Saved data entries

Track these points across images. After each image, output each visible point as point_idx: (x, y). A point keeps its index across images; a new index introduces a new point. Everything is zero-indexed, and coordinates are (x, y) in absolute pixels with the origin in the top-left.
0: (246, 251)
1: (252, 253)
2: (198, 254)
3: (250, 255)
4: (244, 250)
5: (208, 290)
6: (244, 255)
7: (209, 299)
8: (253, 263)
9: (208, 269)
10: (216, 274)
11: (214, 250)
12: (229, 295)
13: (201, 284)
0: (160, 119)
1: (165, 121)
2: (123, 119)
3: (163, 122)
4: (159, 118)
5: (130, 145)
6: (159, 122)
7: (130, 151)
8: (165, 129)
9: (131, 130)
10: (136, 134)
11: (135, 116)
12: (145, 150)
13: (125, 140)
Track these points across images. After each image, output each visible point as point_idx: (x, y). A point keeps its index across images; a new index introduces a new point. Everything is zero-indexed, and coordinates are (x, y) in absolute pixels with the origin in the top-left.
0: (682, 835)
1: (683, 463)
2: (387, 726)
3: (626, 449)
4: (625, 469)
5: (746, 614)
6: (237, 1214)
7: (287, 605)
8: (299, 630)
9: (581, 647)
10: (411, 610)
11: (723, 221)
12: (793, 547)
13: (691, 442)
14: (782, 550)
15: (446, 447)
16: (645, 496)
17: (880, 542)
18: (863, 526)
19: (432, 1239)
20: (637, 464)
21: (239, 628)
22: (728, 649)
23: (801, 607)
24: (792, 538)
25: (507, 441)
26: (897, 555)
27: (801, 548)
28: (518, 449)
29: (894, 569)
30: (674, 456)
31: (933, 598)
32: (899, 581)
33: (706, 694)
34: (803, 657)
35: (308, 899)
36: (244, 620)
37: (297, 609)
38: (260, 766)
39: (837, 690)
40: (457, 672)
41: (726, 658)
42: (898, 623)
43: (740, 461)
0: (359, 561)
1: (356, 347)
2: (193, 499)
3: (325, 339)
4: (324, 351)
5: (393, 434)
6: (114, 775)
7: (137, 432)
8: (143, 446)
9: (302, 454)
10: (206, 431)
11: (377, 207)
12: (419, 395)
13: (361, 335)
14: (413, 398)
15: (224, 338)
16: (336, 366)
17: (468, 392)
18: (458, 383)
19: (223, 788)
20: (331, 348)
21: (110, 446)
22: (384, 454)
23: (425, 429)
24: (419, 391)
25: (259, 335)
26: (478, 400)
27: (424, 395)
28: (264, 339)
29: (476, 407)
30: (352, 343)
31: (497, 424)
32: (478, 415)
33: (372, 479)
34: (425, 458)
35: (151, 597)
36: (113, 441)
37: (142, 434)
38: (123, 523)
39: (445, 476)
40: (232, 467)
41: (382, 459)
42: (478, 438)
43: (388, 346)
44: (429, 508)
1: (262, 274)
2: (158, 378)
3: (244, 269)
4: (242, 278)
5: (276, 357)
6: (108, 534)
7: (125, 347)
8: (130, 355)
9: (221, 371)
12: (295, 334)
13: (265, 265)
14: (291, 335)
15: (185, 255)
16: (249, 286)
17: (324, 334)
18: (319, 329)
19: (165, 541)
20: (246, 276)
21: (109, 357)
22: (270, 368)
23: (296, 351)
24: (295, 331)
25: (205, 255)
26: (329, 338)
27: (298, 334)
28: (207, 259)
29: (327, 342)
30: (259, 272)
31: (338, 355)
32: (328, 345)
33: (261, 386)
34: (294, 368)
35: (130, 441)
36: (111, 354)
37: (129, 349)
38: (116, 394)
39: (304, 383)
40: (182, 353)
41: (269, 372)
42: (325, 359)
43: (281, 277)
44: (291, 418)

EXERCISE INSTRUCTIONS:
Turn the data above into a JSON list of strings, with one string for each line and no blank lines.

YOUR RESPONSE:
[
  "Track these points across images. After each image, output each visible point as point_idx: (x, y). A point keeps its index across images; a new index introduces a new point. Everything is zero-indexed, and coordinates are (x, y) in absolute pixels with the origin in the top-left.",
  "0: (246, 251)",
  "1: (252, 253)",
  "2: (198, 254)",
  "3: (250, 255)",
  "4: (244, 250)",
  "5: (208, 290)",
  "6: (244, 255)",
  "7: (209, 299)",
  "8: (253, 263)",
  "9: (208, 269)",
  "10: (216, 274)",
  "11: (214, 250)",
  "12: (229, 295)",
  "13: (201, 284)",
  "0: (160, 119)",
  "1: (165, 121)",
  "2: (123, 119)",
  "3: (163, 122)",
  "4: (159, 118)",
  "5: (130, 145)",
  "6: (159, 122)",
  "7: (130, 151)",
  "8: (165, 129)",
  "9: (131, 130)",
  "10: (136, 134)",
  "11: (135, 116)",
  "12: (145, 150)",
  "13: (125, 140)",
  "Track these points across images. After each image, output each visible point as point_idx: (x, y). A point keeps its index across images; a new index introduces a new point. Everything is zero-indexed, and coordinates are (x, y) in absolute pixels with the origin in the top-left.",
  "0: (682, 835)",
  "1: (683, 463)",
  "2: (387, 726)",
  "3: (626, 449)",
  "4: (625, 469)",
  "5: (746, 614)",
  "6: (237, 1214)",
  "7: (287, 605)",
  "8: (299, 630)",
  "9: (581, 647)",
  "10: (411, 610)",
  "11: (723, 221)",
  "12: (793, 547)",
  "13: (691, 442)",
  "14: (782, 550)",
  "15: (446, 447)",
  "16: (645, 496)",
  "17: (880, 542)",
  "18: (863, 526)",
  "19: (432, 1239)",
  "20: (637, 464)",
  "21: (239, 628)",
  "22: (728, 649)",
  "23: (801, 607)",
  "24: (792, 538)",
  "25: (507, 441)",
  "26: (897, 555)",
  "27: (801, 548)",
  "28: (518, 449)",
  "29: (894, 569)",
  "30: (674, 456)",
  "31: (933, 598)",
  "32: (899, 581)",
  "33: (706, 694)",
  "34: (803, 657)",
  "35: (308, 899)",
  "36: (244, 620)",
  "37: (297, 609)",
  "38: (260, 766)",
  "39: (837, 690)",
  "40: (457, 672)",
  "41: (726, 658)",
  "42: (898, 623)",
  "43: (740, 461)",
  "0: (359, 561)",
  "1: (356, 347)",
  "2: (193, 499)",
  "3: (325, 339)",
  "4: (324, 351)",
  "5: (393, 434)",
  "6: (114, 775)",
  "7: (137, 432)",
  "8: (143, 446)",
  "9: (302, 454)",
  "10: (206, 431)",
  "11: (377, 207)",
  "12: (419, 395)",
  "13: (361, 335)",
  "14: (413, 398)",
  "15: (224, 338)",
  "16: (336, 366)",
  "17: (468, 392)",
  "18: (458, 383)",
  "19: (223, 788)",
  "20: (331, 348)",
  "21: (110, 446)",
  "22: (384, 454)",
  "23: (425, 429)",
  "24: (419, 391)",
  "25: (259, 335)",
  "26: (478, 400)",
  "27: (424, 395)",
  "28: (264, 339)",
  "29: (476, 407)",
  "30: (352, 343)",
  "31: (497, 424)",
  "32: (478, 415)",
  "33: (372, 479)",
  "34: (425, 458)",
  "35: (151, 597)",
  "36: (113, 441)",
  "37: (142, 434)",
  "38: (123, 523)",
  "39: (445, 476)",
  "40: (232, 467)",
  "41: (382, 459)",
  "42: (478, 438)",
  "43: (388, 346)",
  "44: (429, 508)",
  "1: (262, 274)",
  "2: (158, 378)",
  "3: (244, 269)",
  "4: (242, 278)",
  "5: (276, 357)",
  "6: (108, 534)",
  "7: (125, 347)",
  "8: (130, 355)",
  "9: (221, 371)",
  "12: (295, 334)",
  "13: (265, 265)",
  "14: (291, 335)",
  "15: (185, 255)",
  "16: (249, 286)",
  "17: (324, 334)",
  "18: (319, 329)",
  "19: (165, 541)",
  "20: (246, 276)",
  "21: (109, 357)",
  "22: (270, 368)",
  "23: (296, 351)",
  "24: (295, 331)",
  "25: (205, 255)",
  "26: (329, 338)",
  "27: (298, 334)",
  "28: (207, 259)",
  "29: (327, 342)",
  "30: (259, 272)",
  "31: (338, 355)",
  "32: (328, 345)",
  "33: (261, 386)",
  "34: (294, 368)",
  "35: (130, 441)",
  "36: (111, 354)",
  "37: (129, 349)",
  "38: (116, 394)",
  "39: (304, 383)",
  "40: (182, 353)",
  "41: (269, 372)",
  "42: (325, 359)",
  "43: (281, 277)",
  "44: (291, 418)"
]